CMS professes an exemption for practices impacted by the 2017 severe weather. For the 2018 reporting year, CMS pledges to: “Automatically weight[ing] the Quality, Advancing Care Information, and Improvement Activities performance categories at 0% of the final score for clinicians impacted by hurricanes Irma, Harvey and Maria and other natural disasters.” Although this appears to be a “get-out-of-jail” card for practices, this means that the remaining program component – the cost category – will define their entire performance for the year.
In 2017, however, those practices in areas hit by a hurricane don’t have to worry about anything.
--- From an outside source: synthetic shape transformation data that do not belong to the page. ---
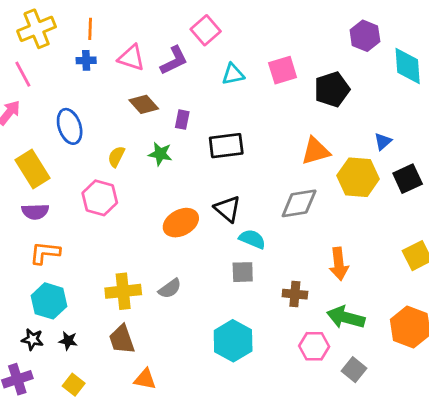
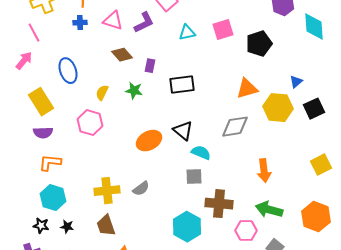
brown cross: (295, 294) -> (219, 204), moved, size x1.5

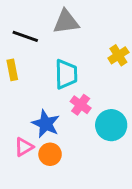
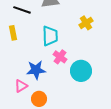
blue star: (46, 124) -> (36, 70), turned -30
orange circle: (50, 154) -> (39, 99), moved

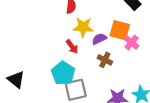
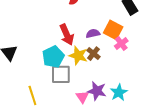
yellow star: (83, 27) -> (78, 56), moved
red arrow: (72, 47) -> (67, 35), size x1.5

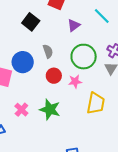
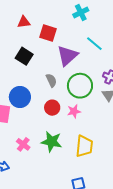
purple triangle: (74, 25) -> (67, 56), size x1.6
gray semicircle: (48, 51) -> (51, 80), moved
yellow trapezoid: (96, 103) -> (84, 146), moved

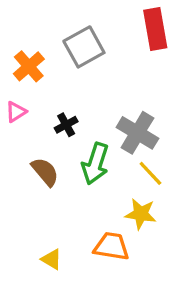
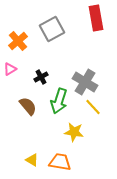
yellow star: (141, 214) -> (74, 132), moved
orange trapezoid: (112, 246) -> (60, 162), moved

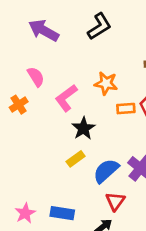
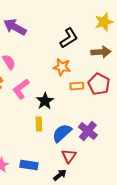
black L-shape: (99, 26) -> (69, 38), moved
pink L-shape: (66, 98) -> (21, 89), moved
yellow rectangle: (76, 159) -> (39, 124), turned -56

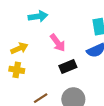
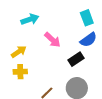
black rectangle: (68, 66) -> (76, 59), moved

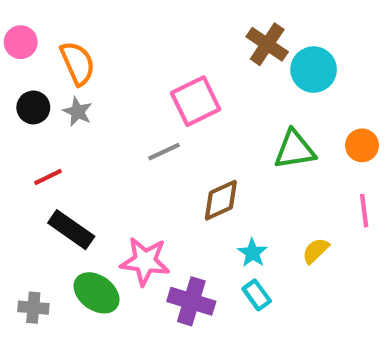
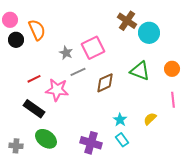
black circle: (33, 107) -> (16, 40), moved
gray star: (78, 112) -> (66, 53), moved
green triangle: (295, 150) -> (140, 71), turned 30
red line: (48, 177) -> (34, 79), moved
brown diamond: (221, 200) -> (105, 83), moved
pink star: (145, 261) -> (57, 90), moved

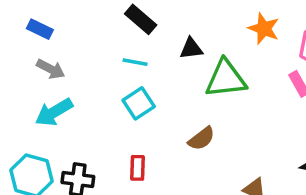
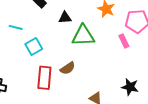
cyan line: (135, 62) -> (16, 27), moved
red rectangle: (137, 168) -> (44, 78), moved, size x1.6

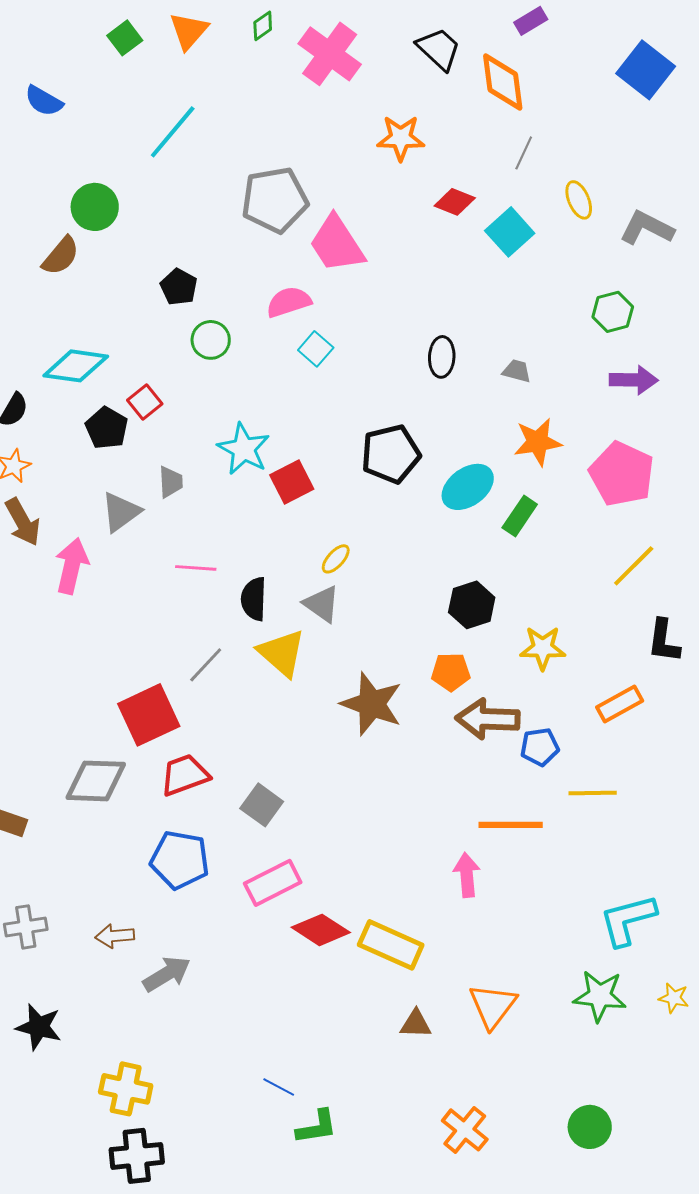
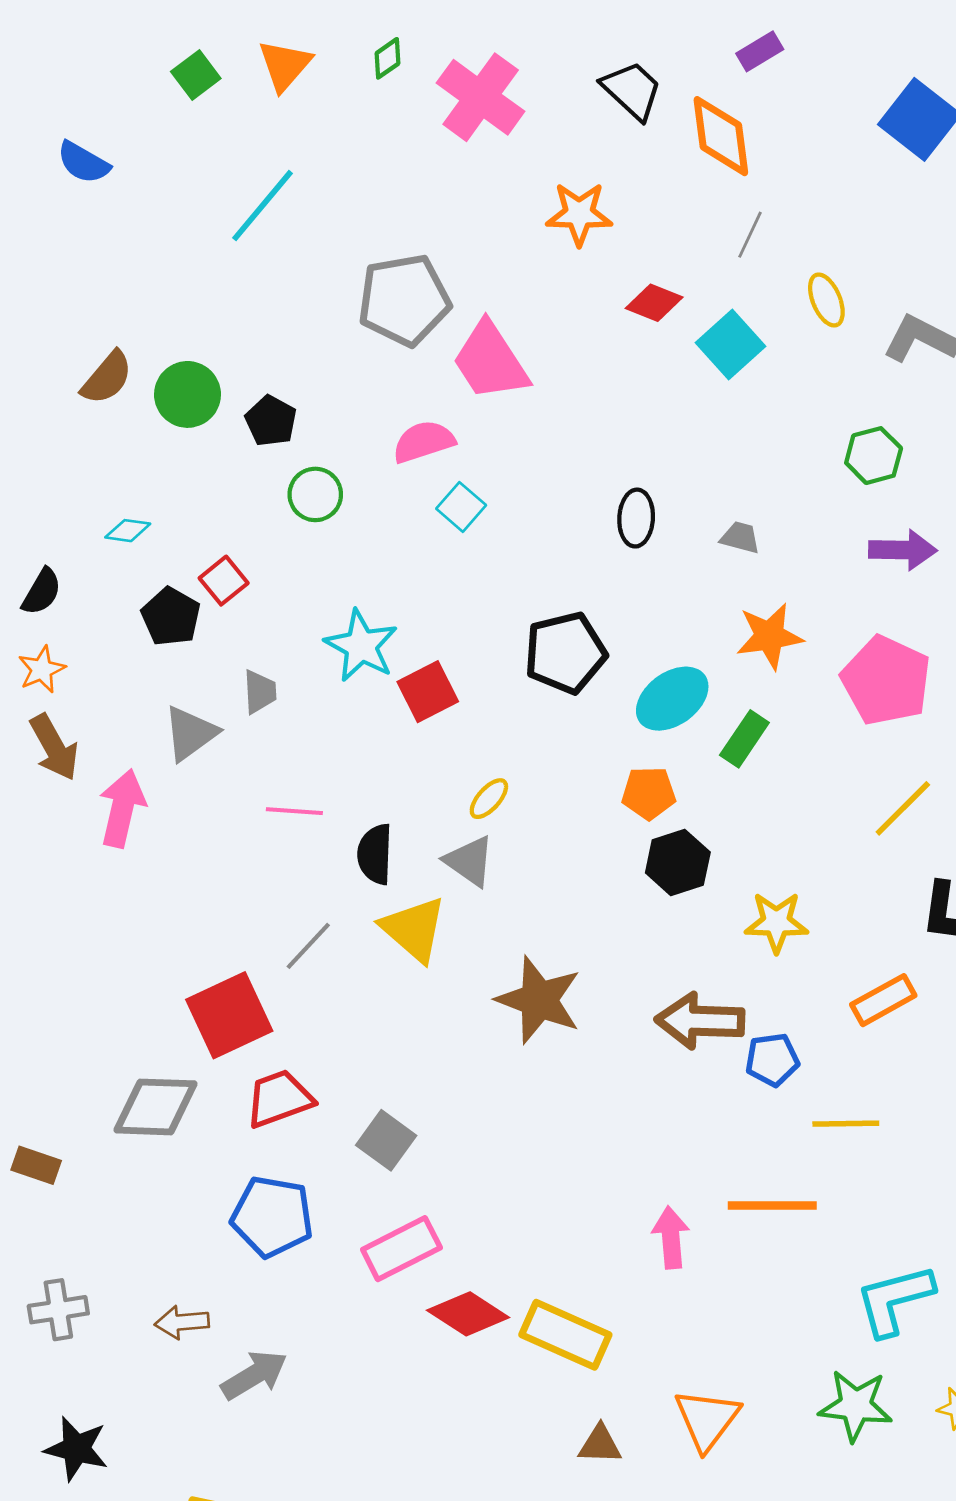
green circle: (95, 207) -> (187, 394), moved
cyan diamond: (76, 366) -> (128, 531), size x0.5
orange pentagon: (451, 672) -> (649, 793), moved
orange line: (511, 825) -> (772, 1206), moved

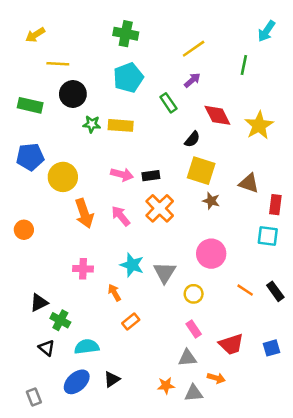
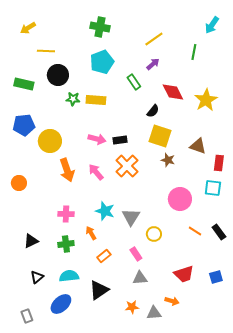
pink circle: (211, 254) -> (180, 199), moved
green cross: (60, 320) -> (66, 244), moved, turned -35
pink rectangle: (194, 329) -> (136, 254), moved
black triangle: (47, 348) -> (37, 277), turned 40
gray triangle: (187, 358) -> (140, 278), moved
black triangle: (112, 379) -> (99, 290), moved, size x1.5

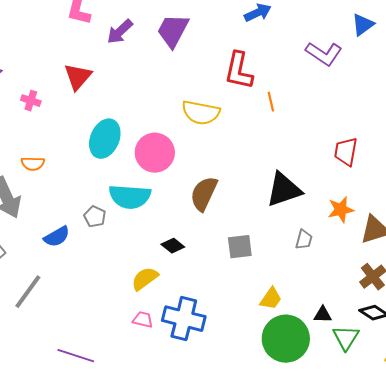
CMS espouses: “we are issuing an interim final rule for automatic extreme and uncontrollable circumstances where clinicians can be exempt from these categories in the transition year without submitting a hardship exception application.” Furthermore, because cost is weighted at 0%, that means that practices suffering from the impact of the hurricanes don’t have to be concerned about the program at all in 2017. States CMS: “clinicians in affected areas that do not submit data will not have a negative adjustment. We know that the circumstances have created a significant hardship that has affected the availability and applicability of measures.” However, if you’ve already made the effort (and want to benefit from the bonus), CMS goes on to advocate: “Clinicians that do submit data will be scored on their submitted data.”
While the Final Rule’s announcement professes flexibility, CMS most certainly leaves us with complexity – another 1,653-page document to digest.